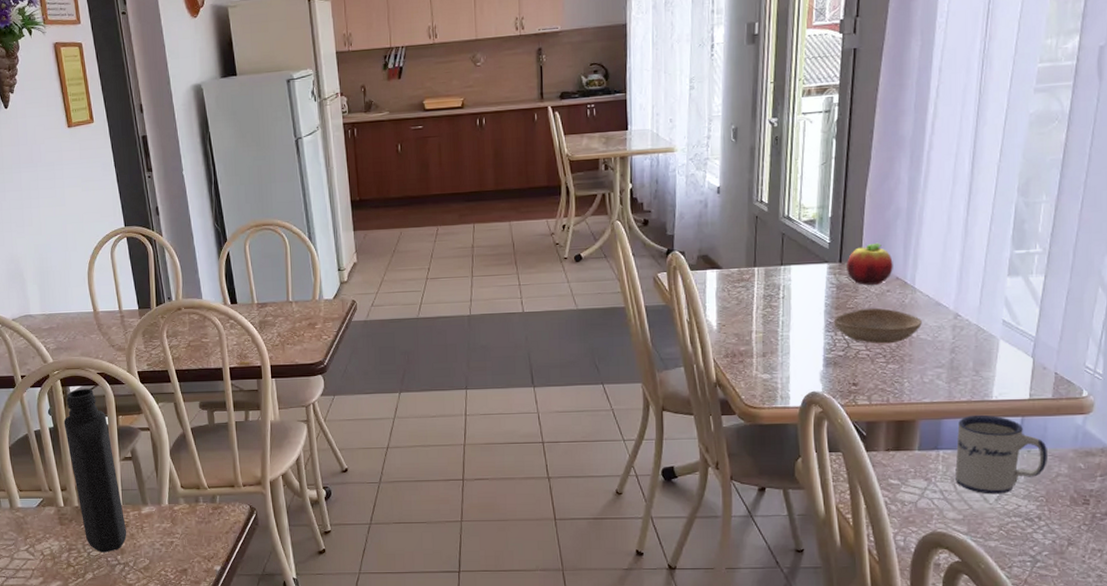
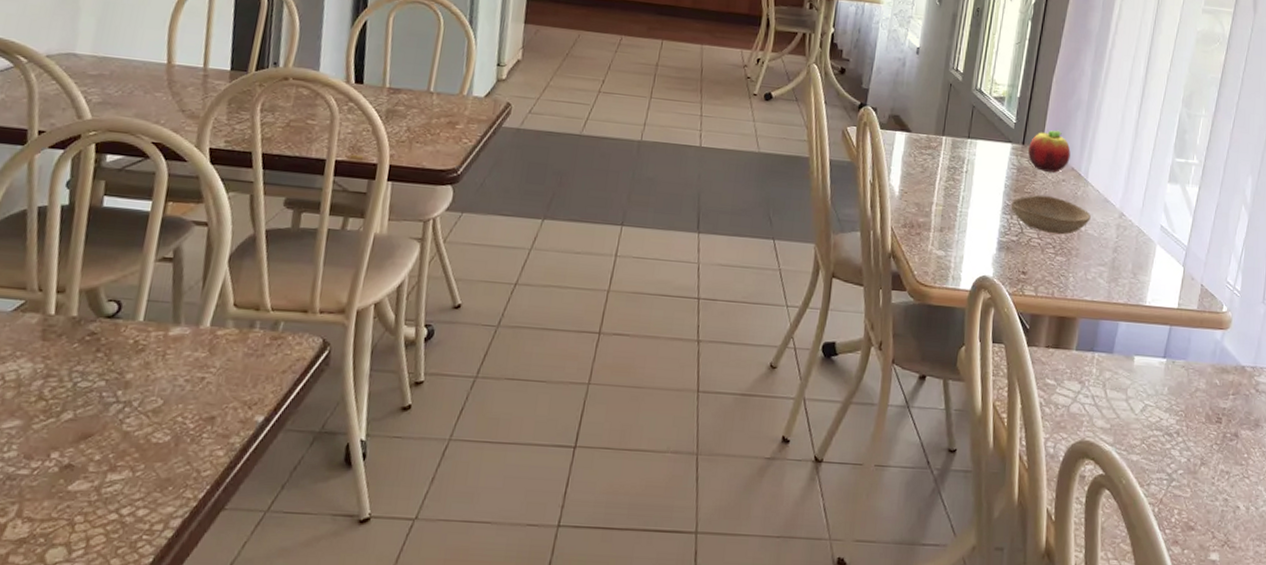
bottle: present [64,389,127,553] -> none [76,159,151,385]
mug: present [955,414,1047,495] -> none [1107,319,1190,405]

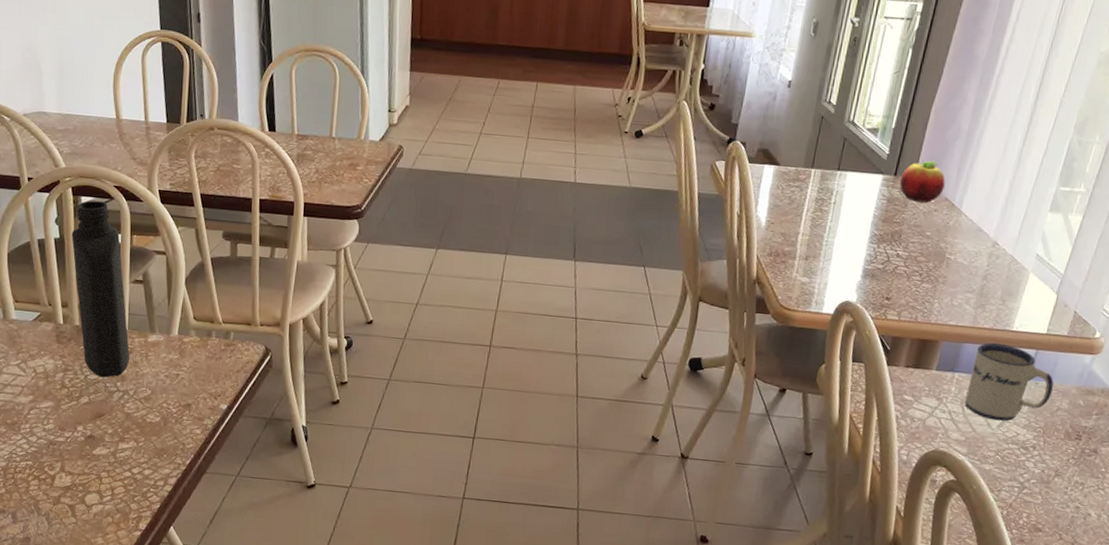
bottle: none [76,159,151,385] -> present [71,200,130,378]
bowl: present [1010,195,1091,235] -> none [878,225,962,263]
mug: none [1107,319,1190,405] -> present [965,342,1054,422]

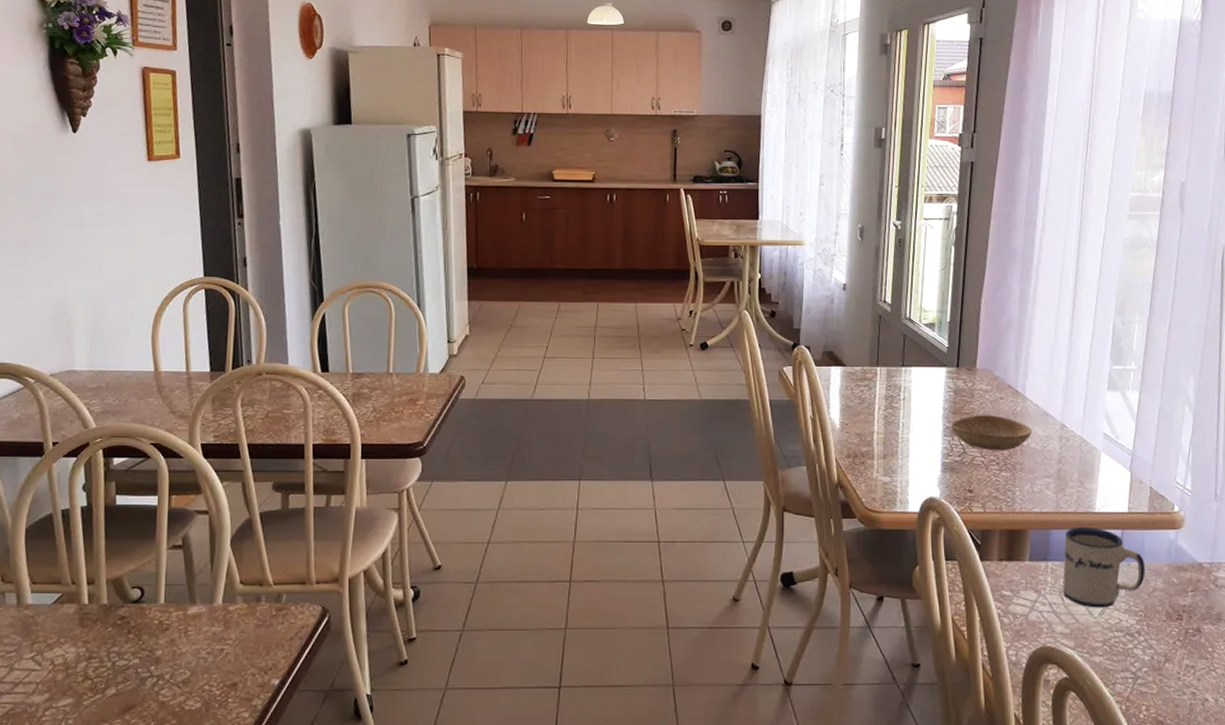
bottle: present [71,200,130,378] -> none [100,462,166,662]
bowl: none [878,225,962,263] -> present [951,415,1032,451]
fruit: present [899,160,945,203] -> none [963,350,1006,391]

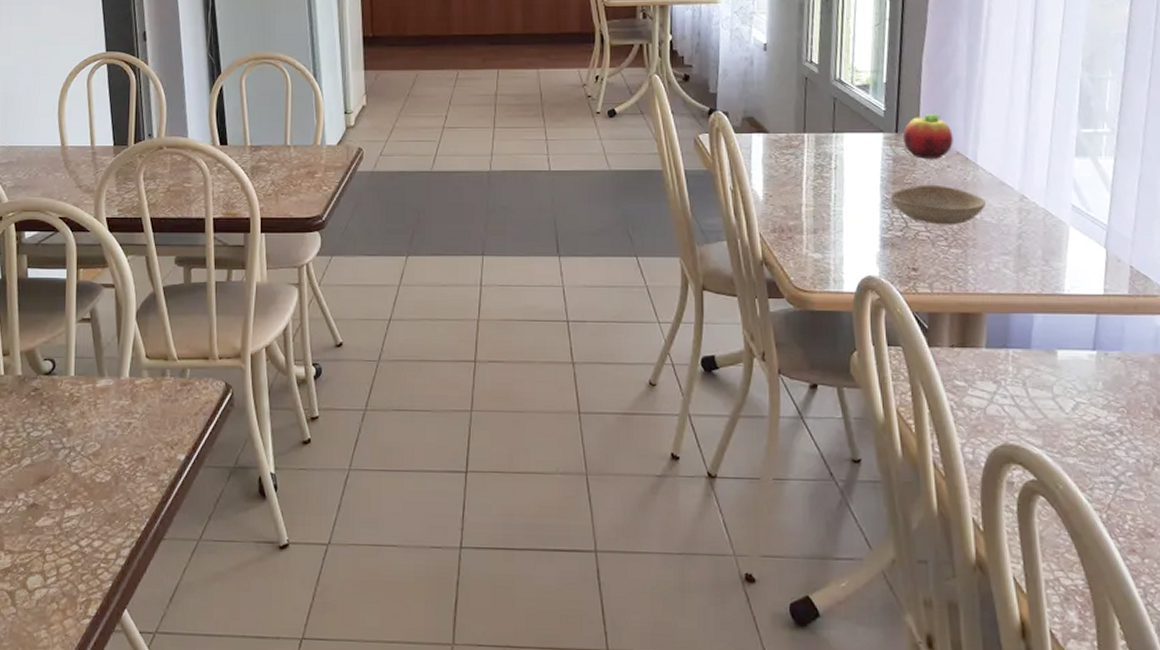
fruit: none [963,350,1006,391] -> present [903,113,953,159]
mug: present [1063,526,1145,608] -> none [1027,310,1127,403]

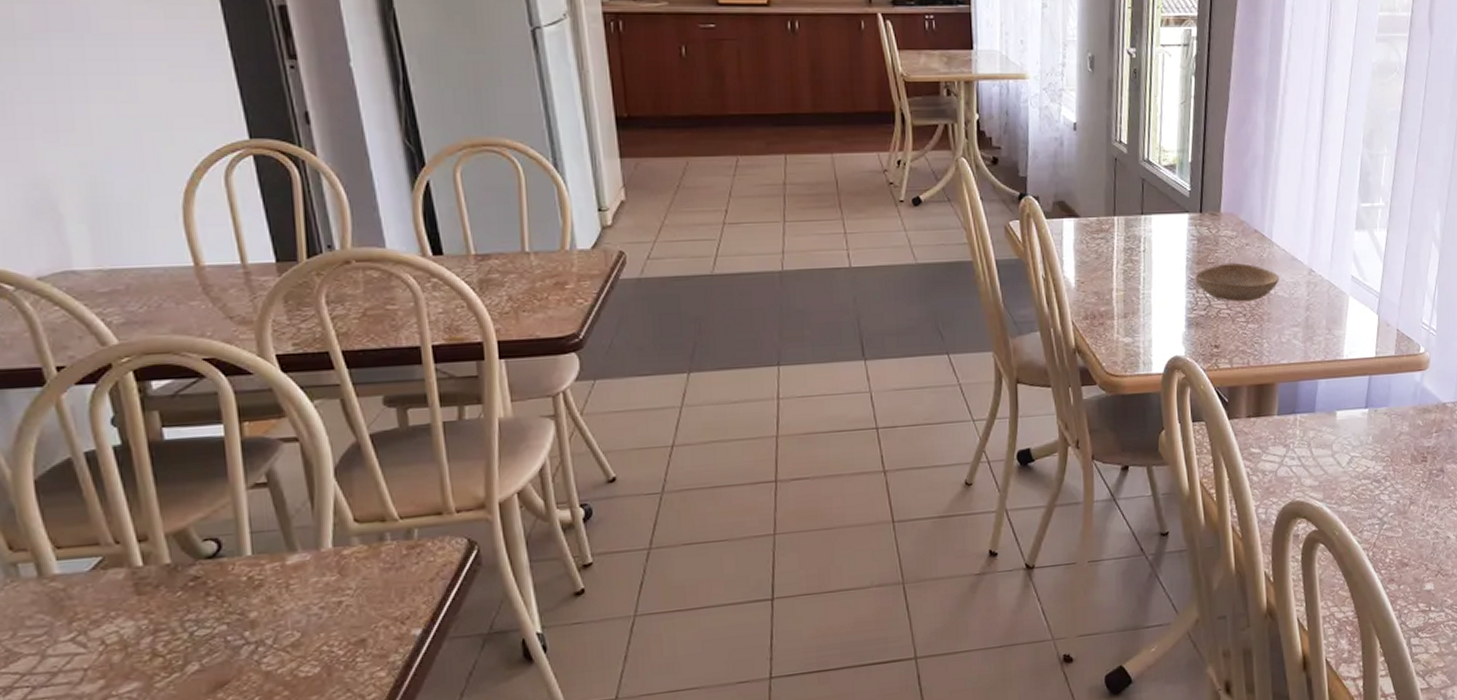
fruit: present [903,113,953,159] -> none [1207,192,1252,238]

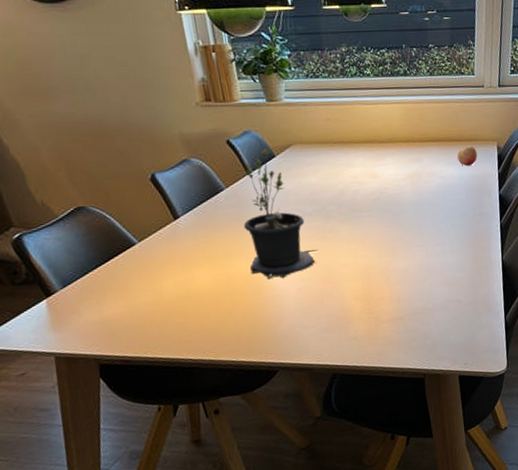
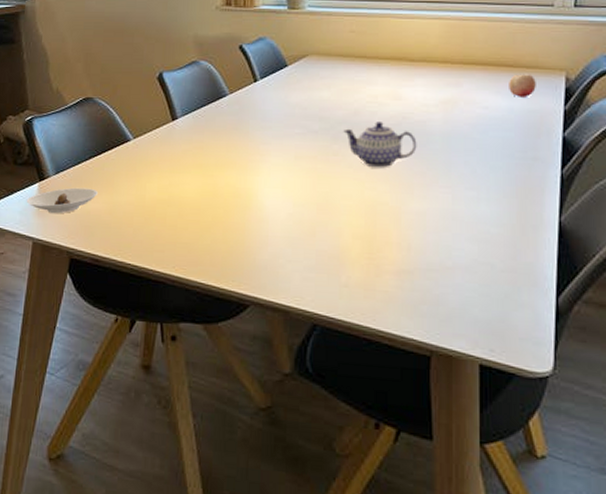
saucer: none [36,295,113,327] -> present [26,187,98,214]
potted plant: present [243,149,318,280] -> none [240,57,319,199]
teapot: none [333,198,395,239] -> present [343,122,417,168]

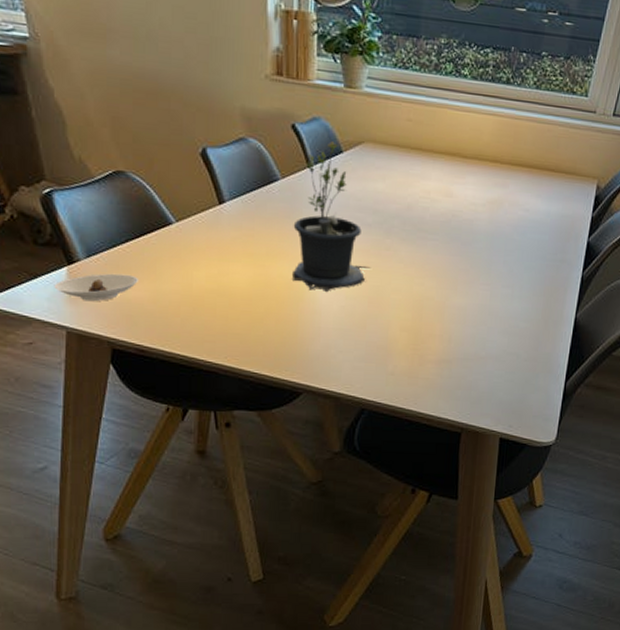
potted plant: none [240,57,319,199] -> present [293,141,371,291]
teapot: present [343,122,417,168] -> none [396,218,464,265]
fruit: present [509,74,536,97] -> none [548,178,572,203]

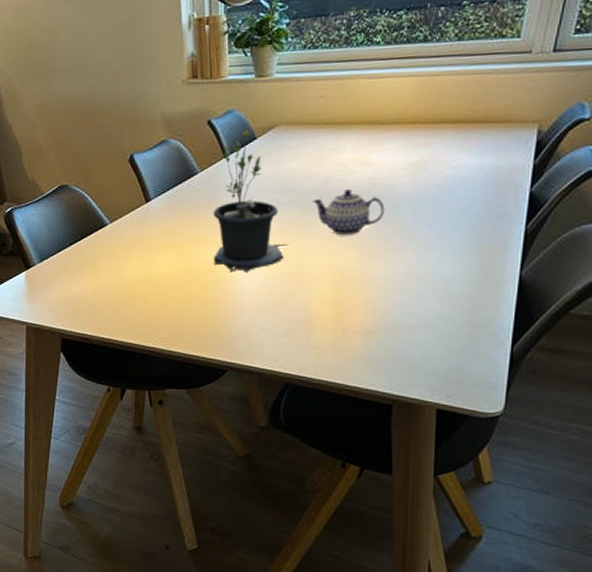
saucer: present [54,273,138,302] -> none [16,273,81,299]
teapot: none [396,218,464,265] -> present [313,189,385,236]

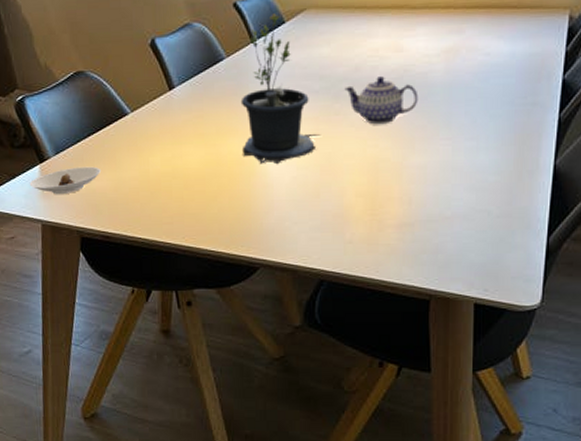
saucer: none [16,273,81,299] -> present [29,166,101,195]

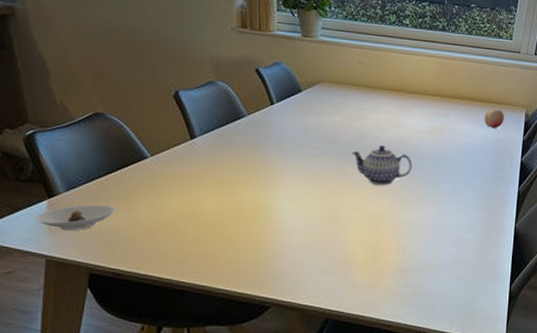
potted plant: present [240,13,321,164] -> none [259,82,330,213]
fruit: none [512,15,539,41] -> present [484,108,504,128]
==================================================
**Work task**:
List every line from the entries above in which "saucer" appears.

**Answer box**:
saucer: none [36,295,113,327] -> present [26,187,98,214]
saucer: present [54,273,138,302] -> none [16,273,81,299]
saucer: none [16,273,81,299] -> present [29,166,101,195]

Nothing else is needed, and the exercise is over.